We, the engineers working in Codeplay Software and Intel on Unified Runtime, are interested in this direction.
Unified Runtime’s primary design goal is to provide a useful library for implementing high-level offload languages, initially SYCL and OpenMP. The specification and implementation are open source and developed in the open. A key consideration for us is to enable interoperation between language runtimes when used in the same process.
With respect to the immediate request in the RFC, the renaming is a good idea, an interface for cross-language use should have a generic name. The presence of OpenMP, or omp, in interface names has caused confusion before.
I can talk more about features, design, and future plans, but for now I want
to get a feeling if there is any opposition to such a move/rename. Please feel
free to ask questions.
We are keen to be involved in these discussions and feel we have a lot to contribute, especially with regard to the requirements for supporting SYCL. Those discussions can happen in future RFCs.
Over the last few months we’ve undertaken a detailed analysis of differences between Unified Runtime and libomptarget plugin interface, from two directions:
- Implement a libomptarget plugin interface plugin on top of Unified Runtime, focusing on Intel Level Zero support.
- Implement a “proof of concept” Unified Runtime plugin on top of the libomptarget plugin interface, focusing on CUDA support.
For 1. we expect the libomptarget plugin interface to be fully functional, as we did not find any gaps in functionality to support OpenMP on top of Unified Runtime. What this means in practice is that you can run OpenMP both on the existing libomptarget plugins, and the plugins that were initially created for the DPC++ SYCL implementation. We have not yet done a meaningful comparison of aspects such as performance.
For 2. we found a number of gaps and will gladly share our findings in full but will avoid going into too much detail for now.

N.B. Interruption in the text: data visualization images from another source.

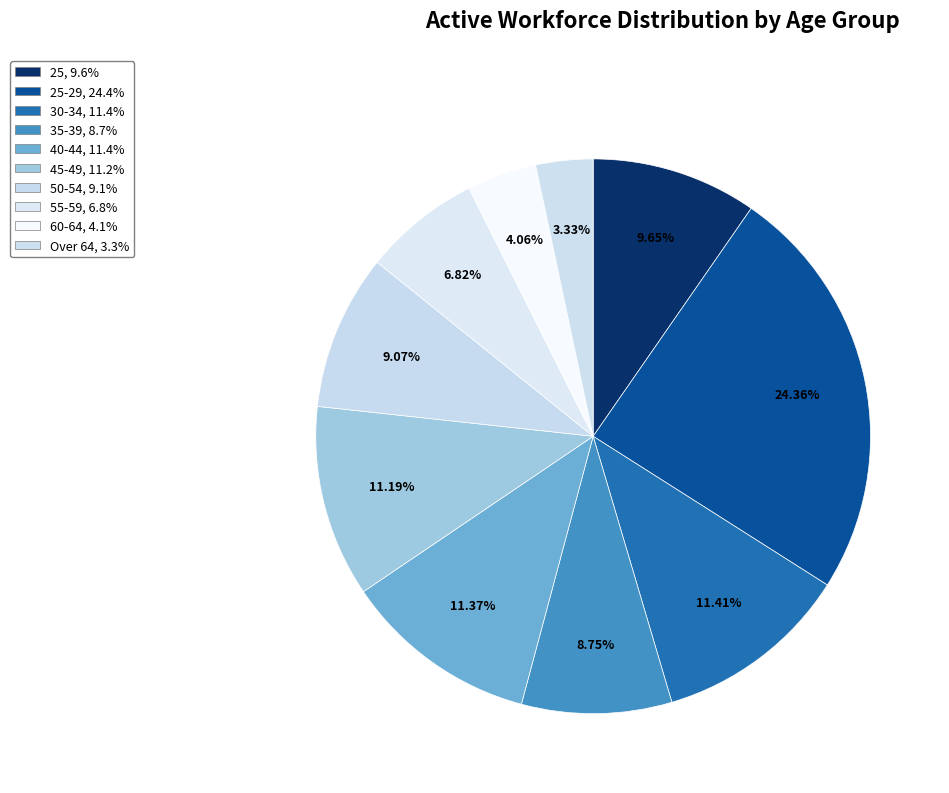

To the nearest percent, what is the average slice percentage?

10%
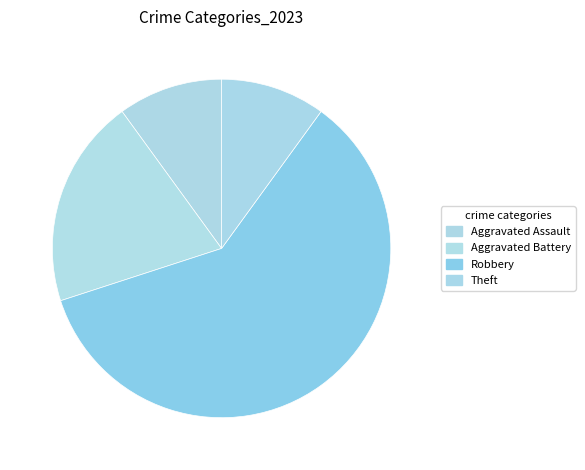

To the nearest percent, what is the difference between the Robbery and Aggravated Battery slice percentages?

40%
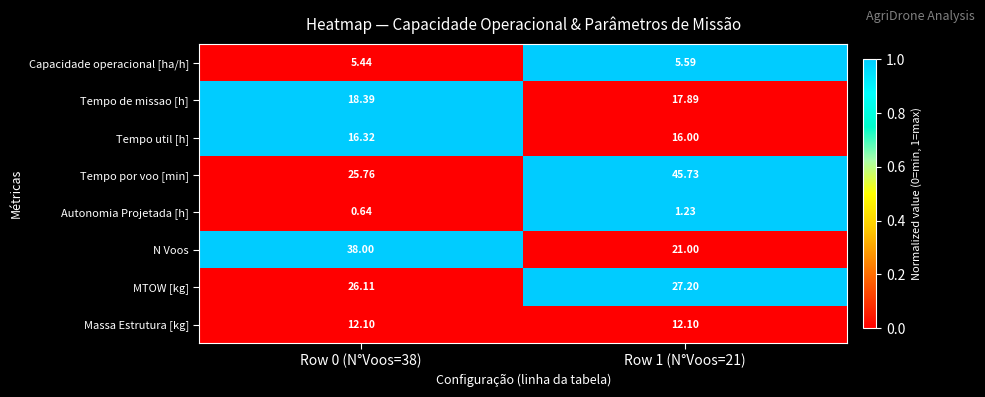

How many categories are shown in the chart?

2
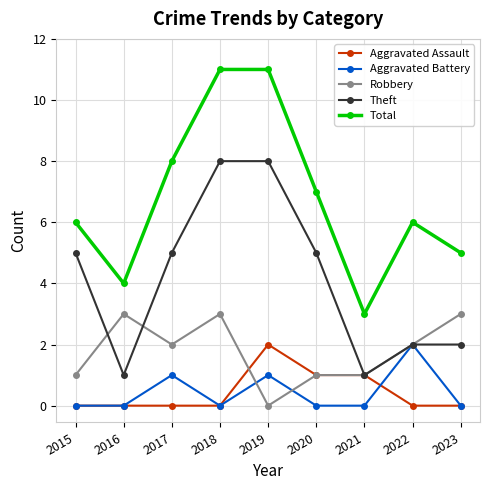

Which category has the highest value in the Aggravated Battery series?

2022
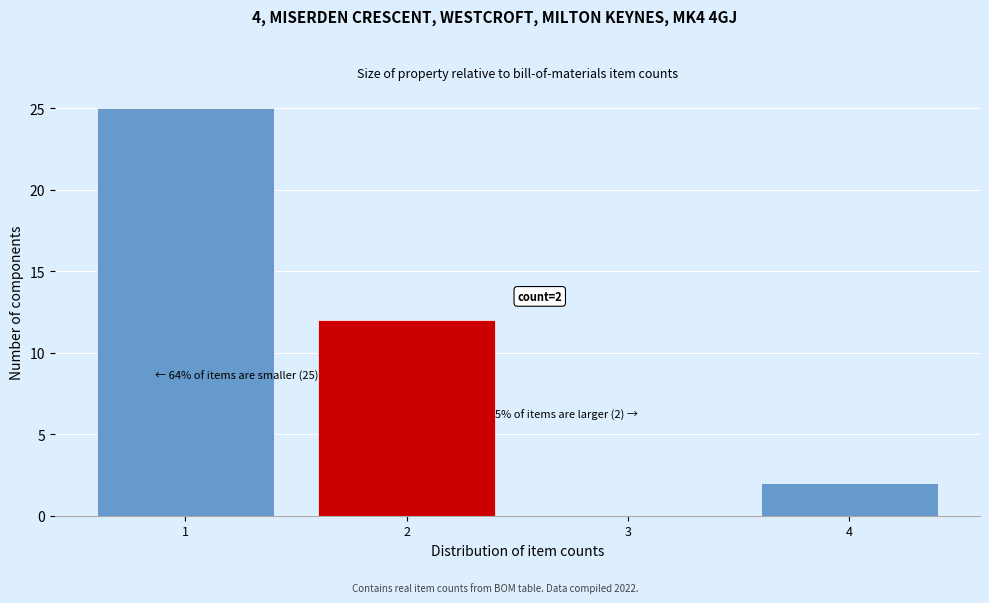

Over which range of the x-axis is the bar tallest?

0.5 to 1.5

These issues are mainly due to the larger footprint of SYCL compared to OpenMP offload. The big ticket items are:
- Limited kernel scheduling, unable to launch multi-dimensional kernels
- Unable to change local/global work sizes at runtime
- Limited support for multiple-devices at runtime
- No support for images
- Inflexible compilation flow & unable to link device programs at runtime
- Lack of information when an error occurs
- No way to programmatically query support for features or object introspection
Conversely, the features below are not currently supported by Unified Runtime.
it has many extensions for things like remote machines or a “virtual” GPU
running on the host.
Both libomptarget plugin interface and Unified Runtime have support for some of the same driver targets. There is duplication of work happening here which could certainly be avoided moving forwards.
The Unified Runtime project uses the Apache License v2.0 with LLVM Exceptions. As such, if the community is open to it, we are willing to contribute Unified Runtime in full. We are also open to alternatives where we work towards convergence between Unified Runtime and libomptarget plugin interface in LLVM directly. The parallel RFCs being discussed about supporting SYCL will require an interface for mapping to heterogeneous driver APIs.